East L.A. Gang Member, Who Led Firebombing of African American Residences, Gets 16 Years In Prison

March 24, 2021

By Anand Vasu

Carlos Hernandez, a senior member of a Los Angeles-based Latino street gang called Big Hazard, was sentenced on March 23 to 16 years in federal prison for orchestrating and executing the night-time firebombing of African-American families at the Ramona Gardens Housing Development in Boyle Heights in 2014, in order to force the residents out of their homes. 

Ramona Gardens is a public housing development in the Boyle Heights neighborhood of Los Angeles, operated by the Housing Authority of the City of Los Angeles. 

Hernandez pleaded guilty to five felony counts in 2019, according to a Justice Department release. Judge Snyder, who delivered the sentence, said that she hoped the punishment would send a message to the community that hate crimes would not be tolerated. 

On May 11, 2014, coincidentally Mother’s Day, Hernandez led a gang of eight, all members of Big Hazard, in a plan to firebomb apartments in the complex. 

They specifically targeted homes that were inhabited by African-Americans. Every gang member was assigned a specific role, and provided with a mask to conceal identity, and either a hammer or a lighter to carry out the attack.

They also took precautions to avoid being tracked by law enforcement, choosing a route that evaded CCTV cameras, and stashing their mobile phones before carrying out their action.

The attack was made all the more deadly by the fact that Hernandez armed himself with a semi-automatic handgun.

Once the attackers reached the pre-selected apartments, they broke windows using hammers so that the firebombs had un-obstructed access to the interiors of the homes.

Three of the four apartments into which lit Molotov cocktails were thrown were occupied by African American families.

In one instance, a mother who was sleeping with her infant baby on her chest at the time of the attack just managed to evade being hit by a firebomb, by rolling off the couch with her baby after hearing a window shatter.

All of the defendants involved in the incident were charged in 2016 and have since pleaded guilty to federal hate crime and related offenses.

They also admitted that they participated in the firebombing attacks because of the victims’ race and color and with the intent to force the victims to move away from the federally funded housing complex.
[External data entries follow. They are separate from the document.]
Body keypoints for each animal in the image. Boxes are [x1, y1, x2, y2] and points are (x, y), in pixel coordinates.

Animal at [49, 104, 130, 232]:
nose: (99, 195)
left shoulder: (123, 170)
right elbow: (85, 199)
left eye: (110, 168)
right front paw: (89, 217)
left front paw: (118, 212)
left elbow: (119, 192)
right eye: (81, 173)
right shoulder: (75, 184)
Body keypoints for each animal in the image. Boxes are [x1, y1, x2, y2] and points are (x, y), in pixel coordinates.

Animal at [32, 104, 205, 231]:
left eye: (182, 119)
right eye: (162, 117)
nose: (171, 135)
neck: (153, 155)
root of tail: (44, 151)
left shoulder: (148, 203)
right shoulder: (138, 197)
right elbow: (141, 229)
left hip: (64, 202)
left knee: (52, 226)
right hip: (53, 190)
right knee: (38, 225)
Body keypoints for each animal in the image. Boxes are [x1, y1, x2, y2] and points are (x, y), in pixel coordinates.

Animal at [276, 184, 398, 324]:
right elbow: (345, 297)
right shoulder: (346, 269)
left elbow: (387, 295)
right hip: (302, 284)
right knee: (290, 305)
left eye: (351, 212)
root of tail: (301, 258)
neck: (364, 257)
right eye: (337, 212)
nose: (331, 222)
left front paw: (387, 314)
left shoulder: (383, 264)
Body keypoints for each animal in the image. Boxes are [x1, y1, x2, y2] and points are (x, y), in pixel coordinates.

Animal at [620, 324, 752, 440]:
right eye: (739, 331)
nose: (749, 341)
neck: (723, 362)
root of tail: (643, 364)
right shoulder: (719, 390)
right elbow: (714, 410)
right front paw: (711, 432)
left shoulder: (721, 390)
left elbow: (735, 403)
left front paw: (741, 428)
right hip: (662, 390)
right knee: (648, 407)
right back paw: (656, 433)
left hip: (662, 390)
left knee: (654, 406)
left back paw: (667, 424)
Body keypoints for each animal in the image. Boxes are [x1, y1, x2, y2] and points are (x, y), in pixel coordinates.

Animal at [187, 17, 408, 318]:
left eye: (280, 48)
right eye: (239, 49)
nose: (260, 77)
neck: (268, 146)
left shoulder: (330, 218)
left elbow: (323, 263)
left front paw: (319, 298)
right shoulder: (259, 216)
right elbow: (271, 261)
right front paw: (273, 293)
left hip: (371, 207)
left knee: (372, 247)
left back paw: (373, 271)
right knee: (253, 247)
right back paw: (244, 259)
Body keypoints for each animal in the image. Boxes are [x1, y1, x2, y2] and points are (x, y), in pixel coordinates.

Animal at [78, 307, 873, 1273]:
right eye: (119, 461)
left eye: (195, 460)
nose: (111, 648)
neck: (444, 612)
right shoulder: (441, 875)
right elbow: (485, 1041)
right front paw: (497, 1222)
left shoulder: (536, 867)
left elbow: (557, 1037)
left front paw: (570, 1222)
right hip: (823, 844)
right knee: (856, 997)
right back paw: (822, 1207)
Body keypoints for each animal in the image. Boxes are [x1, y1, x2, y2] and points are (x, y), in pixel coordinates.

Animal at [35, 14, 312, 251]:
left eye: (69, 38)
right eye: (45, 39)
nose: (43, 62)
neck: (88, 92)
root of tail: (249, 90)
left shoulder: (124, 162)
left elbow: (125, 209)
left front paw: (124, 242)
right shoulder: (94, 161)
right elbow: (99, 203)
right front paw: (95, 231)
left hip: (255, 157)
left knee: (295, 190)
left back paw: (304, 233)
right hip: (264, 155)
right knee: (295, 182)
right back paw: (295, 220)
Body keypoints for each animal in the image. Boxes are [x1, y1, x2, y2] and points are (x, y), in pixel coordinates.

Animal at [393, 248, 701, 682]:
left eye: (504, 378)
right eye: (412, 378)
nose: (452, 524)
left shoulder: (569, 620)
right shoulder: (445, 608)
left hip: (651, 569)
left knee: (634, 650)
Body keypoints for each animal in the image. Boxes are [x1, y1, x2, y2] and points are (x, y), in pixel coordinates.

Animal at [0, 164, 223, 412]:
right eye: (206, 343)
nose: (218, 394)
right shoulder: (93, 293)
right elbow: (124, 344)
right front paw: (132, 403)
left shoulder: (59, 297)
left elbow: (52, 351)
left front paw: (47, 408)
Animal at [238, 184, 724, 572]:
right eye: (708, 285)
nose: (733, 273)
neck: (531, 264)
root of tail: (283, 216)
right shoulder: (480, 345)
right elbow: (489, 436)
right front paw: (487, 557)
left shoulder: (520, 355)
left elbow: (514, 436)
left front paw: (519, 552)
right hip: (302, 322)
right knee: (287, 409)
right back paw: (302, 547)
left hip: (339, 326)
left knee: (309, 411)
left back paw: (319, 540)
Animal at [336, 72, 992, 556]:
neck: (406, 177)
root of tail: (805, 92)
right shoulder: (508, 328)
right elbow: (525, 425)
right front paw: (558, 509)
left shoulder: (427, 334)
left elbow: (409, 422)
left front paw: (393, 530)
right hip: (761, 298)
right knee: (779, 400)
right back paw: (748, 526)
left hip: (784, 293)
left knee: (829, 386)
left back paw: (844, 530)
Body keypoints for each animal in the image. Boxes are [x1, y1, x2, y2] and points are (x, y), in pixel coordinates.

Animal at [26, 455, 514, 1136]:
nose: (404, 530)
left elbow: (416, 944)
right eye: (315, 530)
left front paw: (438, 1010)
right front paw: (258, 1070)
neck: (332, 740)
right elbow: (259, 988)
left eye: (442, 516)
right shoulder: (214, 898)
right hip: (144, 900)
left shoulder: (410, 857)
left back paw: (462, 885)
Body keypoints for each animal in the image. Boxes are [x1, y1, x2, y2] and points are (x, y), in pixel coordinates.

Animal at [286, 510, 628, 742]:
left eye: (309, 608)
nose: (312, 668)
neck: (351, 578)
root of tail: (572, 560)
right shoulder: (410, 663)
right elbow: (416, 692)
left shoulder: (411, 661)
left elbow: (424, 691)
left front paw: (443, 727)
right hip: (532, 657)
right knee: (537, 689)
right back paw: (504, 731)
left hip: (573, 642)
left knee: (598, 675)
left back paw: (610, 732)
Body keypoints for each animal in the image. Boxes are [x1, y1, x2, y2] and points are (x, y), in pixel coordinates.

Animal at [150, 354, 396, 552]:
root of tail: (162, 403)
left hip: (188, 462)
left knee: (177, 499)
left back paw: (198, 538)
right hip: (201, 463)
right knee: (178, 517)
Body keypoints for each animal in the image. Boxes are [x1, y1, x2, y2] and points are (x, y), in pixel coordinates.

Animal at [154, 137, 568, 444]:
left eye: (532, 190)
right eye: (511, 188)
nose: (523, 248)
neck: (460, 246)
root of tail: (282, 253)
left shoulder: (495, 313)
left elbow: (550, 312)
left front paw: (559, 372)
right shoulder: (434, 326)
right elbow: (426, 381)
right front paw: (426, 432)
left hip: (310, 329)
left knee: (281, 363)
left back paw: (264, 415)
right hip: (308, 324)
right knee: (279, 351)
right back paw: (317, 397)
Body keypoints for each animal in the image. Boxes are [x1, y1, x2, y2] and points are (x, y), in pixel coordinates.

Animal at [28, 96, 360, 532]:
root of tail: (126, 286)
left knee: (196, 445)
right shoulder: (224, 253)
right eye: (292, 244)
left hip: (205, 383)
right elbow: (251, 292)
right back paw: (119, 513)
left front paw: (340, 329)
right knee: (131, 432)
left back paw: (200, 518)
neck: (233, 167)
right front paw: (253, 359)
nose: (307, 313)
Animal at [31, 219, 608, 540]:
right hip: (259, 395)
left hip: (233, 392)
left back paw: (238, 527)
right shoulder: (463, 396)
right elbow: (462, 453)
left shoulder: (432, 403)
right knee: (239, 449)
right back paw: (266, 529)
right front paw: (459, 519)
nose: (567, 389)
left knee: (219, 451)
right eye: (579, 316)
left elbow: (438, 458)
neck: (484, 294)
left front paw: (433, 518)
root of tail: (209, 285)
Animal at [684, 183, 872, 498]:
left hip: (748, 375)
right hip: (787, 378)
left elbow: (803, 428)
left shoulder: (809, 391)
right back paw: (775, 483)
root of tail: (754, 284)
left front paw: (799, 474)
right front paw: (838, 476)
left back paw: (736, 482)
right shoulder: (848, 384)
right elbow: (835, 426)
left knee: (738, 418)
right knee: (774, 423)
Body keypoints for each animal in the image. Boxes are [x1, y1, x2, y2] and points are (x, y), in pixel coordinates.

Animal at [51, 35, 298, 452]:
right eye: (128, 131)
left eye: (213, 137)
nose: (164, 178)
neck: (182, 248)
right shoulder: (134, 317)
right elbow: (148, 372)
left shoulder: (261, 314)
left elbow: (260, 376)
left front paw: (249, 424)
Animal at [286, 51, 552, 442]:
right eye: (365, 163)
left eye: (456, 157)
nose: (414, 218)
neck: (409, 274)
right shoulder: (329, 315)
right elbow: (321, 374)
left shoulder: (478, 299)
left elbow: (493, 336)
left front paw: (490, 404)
Prior to Hernandez’s sentencing, the others had already received their punishments. Jose Saucedo (aka “Lil Mo”) got 13 years, Josue Garibay (aka “Malo”) got 12 years, Jonathan Portillo (aka “Pelon”) got five years and three months, Francisco Farias (aka “Bones”) got three-and-a-half years, and Edwin Felix (aka “Boogie”) got seven years and eight months.

“The defendant planned, coordinated, and led these racially-motivated attacks that targeted vulnerable families, including grandparents and infants, while they were sleeping peacefully in their own homes,” said Principal Deputy Assistant Attorney General Pamela S. Karlan of the Justice Department’s Civil Rights Division, referring to Hernandez after his sentencing. “The Justice Department will continue to prioritize the prosecution of hate-fueled violence.”

The Big Hazard street gang was ordered to carry out the action by the Mexican Mafia prison gang, Hernandez claimed in court filings. Big Hazard, also known as Hazard Grande, is a Hispanic-American gang that originated in the Boyle Heights neighbourhood in Los Angeles. They dominated the Ramona Heights housing projects which were built during World War II. The gang is known to have s history of violence against African Americans.